Bulgarian prosecutors press charges against controversial former judge
Bulgaria’s prosecutor’s office said on December 2 that it indicted former judge Roumyana Chenalova on charges of malfeasance in office and document fraud in a case dating to July 2013.
In that lawsuit, an electricity trading company sued state-owned electric utility NEK claiming damages worth 6.46 million leva, or about 3.3 million euro. Chenalova, who was a judge in the commercial litigation college of the Sofia City Court at the time and assigned the case, failed to exercise her duties by ensuring that the claim was admissible in court, the prosecution’s statement said.
The claim should not have been allowed to stand because the plaintiff failed to pay the requisite state litigation fee, which in this case was 258 400 leva, but Chenalova allowed the case to proceed despite that fact, also impounding NEK assets worth 6.46 million leva, the prosecutors said.
When the electricity trading company increased its damages claim several months later, by 4.39 million leva, Chenalova once again failed to ensure that the state litigation fee of 175 700 leva was paid. Furthermore, in 2014, Chenalova engaged in document fraud by stating in a court protocol that she was presented with proof of payment of the state litigation fees.
Chenalova’s actions have “seriously undermined the already insignificant public trust in the judiciary”, the prosecutors said.
In recent years, Chenalova’s name has surfaced repeatedly in media controversies, although it was another case that first brought her to public attention in December 2014, when the French ambassador in Sofia at the time, Xavier Lapeyre de Cabanes, spoke about a bankruptcy case handled by Chenalova – which involved two French-owned firms, Belvedere Bulgaria and Domaine Menada – in a TV interview.
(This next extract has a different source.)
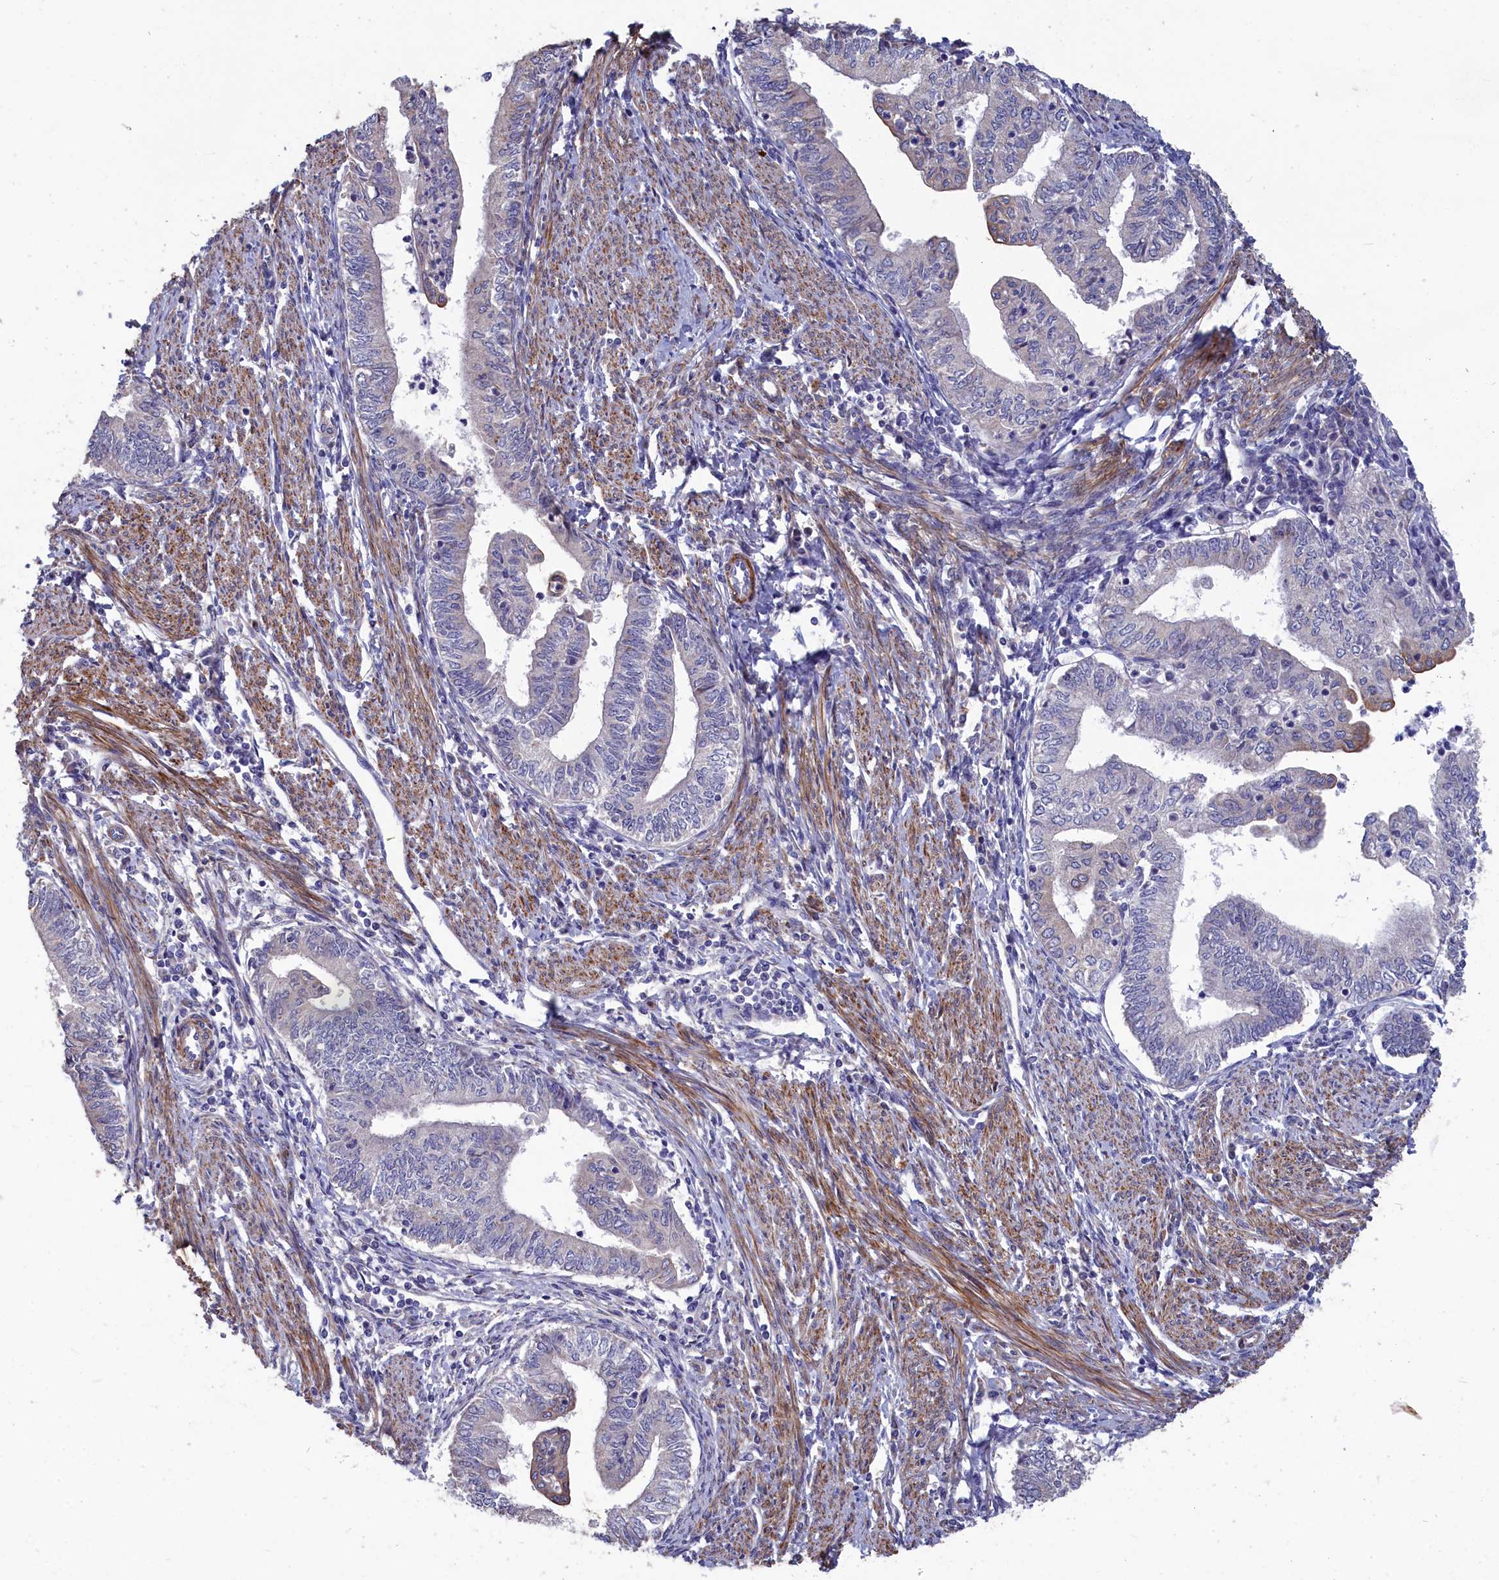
{"staining": {"intensity": "negative", "quantity": "none", "location": "none"}, "tissue": "endometrial cancer", "cell_type": "Tumor cells", "image_type": "cancer", "snomed": [{"axis": "morphology", "description": "Adenocarcinoma, NOS"}, {"axis": "topography", "description": "Endometrium"}], "caption": "There is no significant expression in tumor cells of endometrial adenocarcinoma.", "gene": "TUBGCP4", "patient": {"sex": "female", "age": 66}}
At the time, Chenalova denied the accusations that she case was mis-handled, but recused herself to avoid doubts about the impartiality of the court. The Supreme Judiciary Council (SJC) opened further disciplinary proceedings against Chenalova, including for repeated delays in issuing the legal reasoning for her rulings (reportedly, this happened in more than 50 cases) and she was suspended in January 2015. She was later sacked as a judge by the SJC in November 2015.
Since then, Chenalova has repeatedly made headlines in another ongoing controversy, dubbed “Yaneva-gate” by Bulgarian media, in which wiretaps were leaked over a period of weeks in November and December 2015.
The conversations, allegedly between the former head of the Sofia City Court Vladimira Yaneva and Chenalova, implied a degree of collusion between key officials in the judiciary and executive branches, but there has been little push to investigate the substance of the various claims made in the recordings, with the SJC and prosecutor’s office inquests focusing instead on their source.